- BRIEF:
Across the material below, count the lines that include the word "Liberman" and give only that count.
.....
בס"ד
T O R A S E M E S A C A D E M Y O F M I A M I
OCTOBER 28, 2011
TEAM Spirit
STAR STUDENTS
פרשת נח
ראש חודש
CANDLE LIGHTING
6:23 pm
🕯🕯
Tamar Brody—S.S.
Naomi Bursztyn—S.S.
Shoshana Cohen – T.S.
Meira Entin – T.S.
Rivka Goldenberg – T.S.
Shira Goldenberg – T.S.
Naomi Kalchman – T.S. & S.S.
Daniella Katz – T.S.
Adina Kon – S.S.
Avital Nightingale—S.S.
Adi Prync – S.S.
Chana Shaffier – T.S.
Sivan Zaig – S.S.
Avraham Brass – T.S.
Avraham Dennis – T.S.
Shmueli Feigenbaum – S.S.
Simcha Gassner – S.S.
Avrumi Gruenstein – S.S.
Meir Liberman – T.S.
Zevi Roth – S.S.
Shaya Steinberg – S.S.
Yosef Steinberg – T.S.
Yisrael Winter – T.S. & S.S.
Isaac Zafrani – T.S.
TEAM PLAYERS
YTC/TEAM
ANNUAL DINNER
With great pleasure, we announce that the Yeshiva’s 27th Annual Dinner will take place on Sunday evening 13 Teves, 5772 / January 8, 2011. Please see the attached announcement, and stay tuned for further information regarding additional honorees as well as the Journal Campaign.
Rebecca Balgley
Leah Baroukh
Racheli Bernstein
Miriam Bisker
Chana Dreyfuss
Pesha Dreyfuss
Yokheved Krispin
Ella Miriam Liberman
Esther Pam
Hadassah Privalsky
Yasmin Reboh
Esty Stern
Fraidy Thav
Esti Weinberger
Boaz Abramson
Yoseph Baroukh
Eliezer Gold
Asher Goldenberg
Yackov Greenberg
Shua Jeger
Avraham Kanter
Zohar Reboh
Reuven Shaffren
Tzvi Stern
.....
- EXERCISE RESULT:
2